BASE_DIR = Path.cwd().parent.parent
DATA_DIR = BASE_DIR / 'data:raw'


train_df = pd.read_csv(DATA_DIR /'train.csv')
test_df = pd.read_csv(DATA_DIR / 'test_x.csv')

TARGET = 'voted'

train_df[TARGET] = train_df[TARGET] - 1

In [4]:
# 핵심 Feature 그룹 정의
# 정치 / 성향 관련
A_COLS = [col for col in train_df.columns if col.endswith('A')]

# 행동 / 경험 지표
E_COLS = [col for col in train_df.columns if col.endswith('E')]

# 기본 인구통계
BASE_CAT_COLS = [
    'gender', 'education', 'married', 'urban',
    'race', 'religion', 'age_group'
]

#familysize 파생변수 사용
FAMILY_COL = 'familysize'

In [5]:
# 결측치 처리
num_cols = A_COLS + E_COLS + [FAMILY_COL]

num_imputer = SimpleImputer(strategy='median')
cat_imputer = SimpleImputer(strategy='most_frequent')

train_df[num_cols] = num_imputer.fit_transform(train_df[num_cols])
test_df[num_cols] = num_imputer.transform(test_df[num_cols])

train_df[BASE_CAT_COLS] = cat_imputer.fit_transform(train_df[BASE_CAT_COLS])
test_df[BASE_CAT_COLS] = cat_imputer.transform(test_df[BASE_CAT_COLS])

In [6]:
# 연관성이 있어보이는 파생변수 생성

# 정치 관심도 총합 (A계열 평균)
train_df['A_mean'] = train_df[A_COLS].mean(axis=1)
test_df['A_mean'] = test_df[A_COLS].mean(axis=1)

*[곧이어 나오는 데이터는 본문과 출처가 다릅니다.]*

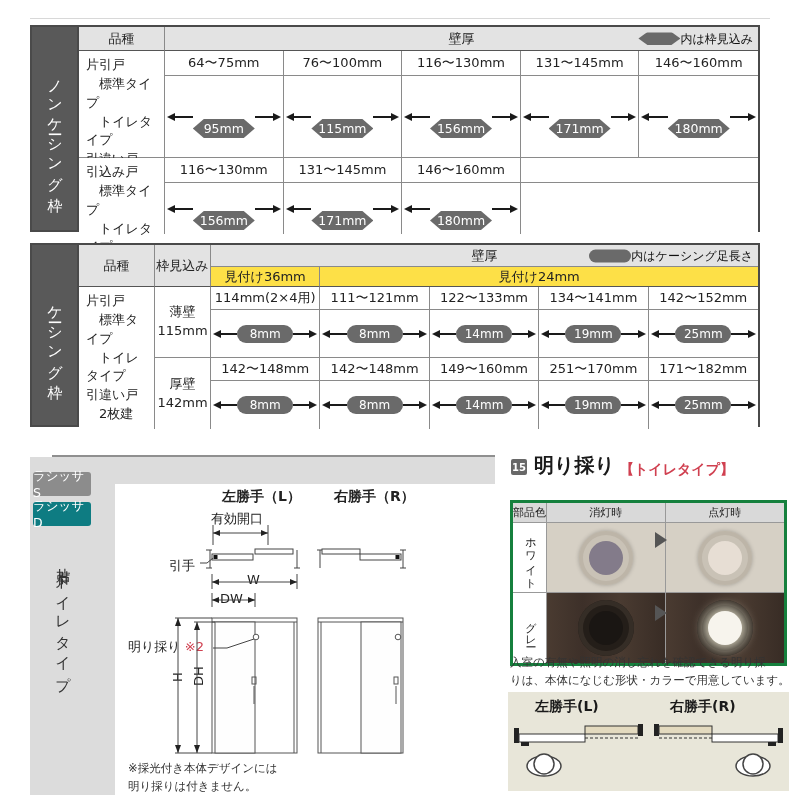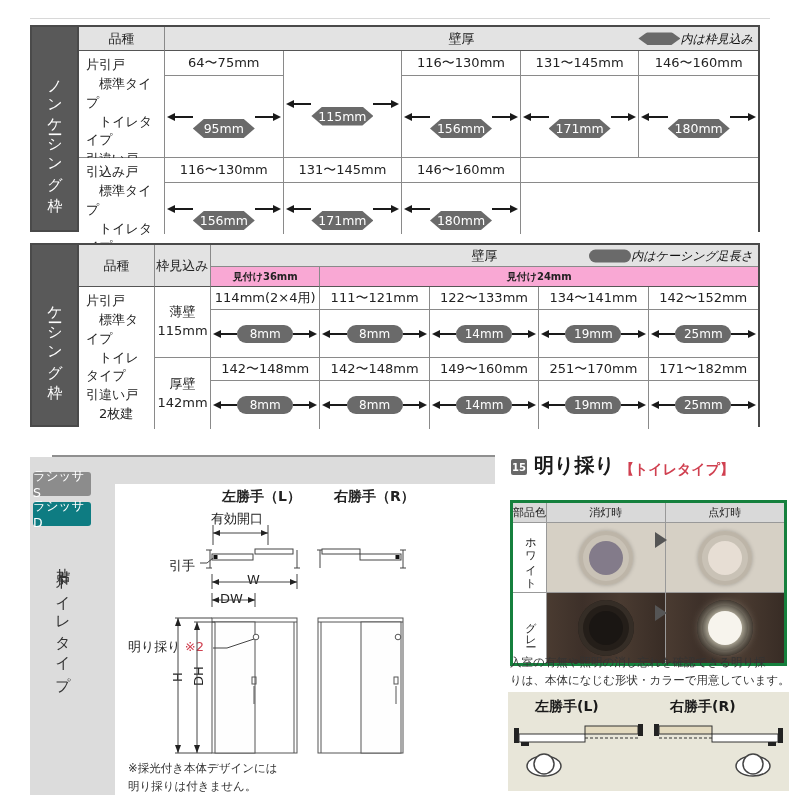--- a/index.html
+++ b/index.html
@@ -15,23 +15,23 @@
              border-right:2px solid #4a4a4a;flex:none;}
   .sidestrip span{writing-mode:vertical-rl;font-size:15px;letter-spacing:2px;}
   .grid1{flex:1;display:grid;grid-template-columns:86px repeat(5,1fr);grid-template-rows:24px 107px 76px;}
   .grid2{flex:1;display:grid;grid-template-columns:76px 56px repeat(5,1fr);grid-template-rows:22px 20px 71px 71px;}
   .gc{border-right:1px solid #8a8a8a;border-bottom:1px solid #8a8a8a;box-sizing:border-box;position:relative;
       background:#fff;}
   .gc.norb{border-right:none;}
   .gc.nobb{border-bottom:none;}
   .hd{background:#e3e3e3;display:flex;align-items:center;justify-content:center;font-size:13px;
       border-bottom:1px solid #555;}
-  .hd2{background:#f9a8d4;display:flex;align-items:center;justify-content:center;font-size:10px;font-weight:bold;}
+  .hd2{background:#fde047;display:flex;align-items:center;justify-content:center;font-size:13px;}
   .notebox{position:absolute;right:5px;top:50%;transform:translateY(-50%);display:flex;align-items:center;
-           font-size:12px;color:#111;font-style:italic;}
+           font-size:12px;color:#111;}
   .minipill{width:42px;height:13px;background:#6a6a6a;display:inline-block;}
   .hexs{clip-path:polygon(9px 0,calc(100% - 9px) 0,100% 50%,calc(100% - 9px) 100%,9px 100%,0 50%);}
   .rnds{border-radius:8px;}
   .prod{font-size:13px;line-height:1.45;padding:5px 4px 0 7px;white-space:pre-line;}
   .wallcell{display:flex;align-items:center;justify-content:center;text-align:center;font-size:13px;
             line-height:1.45;white-space:pre-line;}
   .cellx{display:flex;flex-direction:column;}
   .rng{height:24px;line-height:24px;text-align:center;font-size:13px;border-bottom:1px solid #8a8a8a;flex:none;}
   .grid2 .rng{height:22px;line-height:22px;}
   .dimrow{flex:1;display:flex;align-items:center;padding:0 2px;}
@@ -124,20 +124,21 @@
         <div class="rng">64〜75mm</div>
         <div class="dimrow">
             <i class="tl"></i>
             <i class="ln"></i>
             <span class="pill p1">95mm</span>
             <i class="ln"></i>
             <i class="tr"></i>
           </div>
       </div>
       <div class="gc cellx">
+        <div class="rng">76〜100mm</div>
         <div class="dimrow">
             <i class="tl"></i>
             <i class="ln"></i>
             <span class="pill p1">115mm</span>
             <i class="ln"></i>
             <i class="tr"></i>
           </div>
       </div>
       <div class="gc cellx">
         <div class="rng">116〜130mm</div>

# 정치 관심 분산 -> 확신형 vs 무관심형 구분
train_df['A_std'] = train_df[A_COLS].std(axis=1)
test_df['A_std'] = test_df[A_COLS].std(axis=1)

# 사회적 참여 지표 (E 계열 중 non-zero 비율)
train_df['E_active_ratio'] = (train_df[E_COLS] > 0).mean(axis=1)
test_df['E_active_ratio'] = (test_df[E_COLS] > 0).mean(axis=1)

# familysize 파생 (사회적 연결성)
def family_bin(x):
    if x == 1: return 'single'
    elif x <= 2: return 'small'
    elif x <= 4: return 'medium'
    elif x <= 6: return 'large'
    else: return 'very large'

train_df['family_bin'] = train_df[FAMILY_COL].apply(family_bin)
test_df['family_bin'] = test_df[FAMILY_COL].apply(family_bin)


In [7]:
# 스케일링

scale_cols = A_COLS + E_COLS + ['A_mean', 'A_std', 'E_active_ratio']

scaler = RobustScaler()
train_df[scale_cols] = scaler.fit_transform(train_df[scale_cols])
test_df[scale_cols] = scaler.transform(test_df[scale_cols])

In [8]:
# feature 선택

USE_NUM_COLS = scale_cols
USE_CAT_COLS = BASE_CAT_COLS + ['family_bin']

# 원핫
X_train_cat = pd.get_dummies(train_df[USE_CAT_COLS], drop_first=True)
X_test_cat = pd.get_dummies(test_df[USE_CAT_COLS], drop_first=True)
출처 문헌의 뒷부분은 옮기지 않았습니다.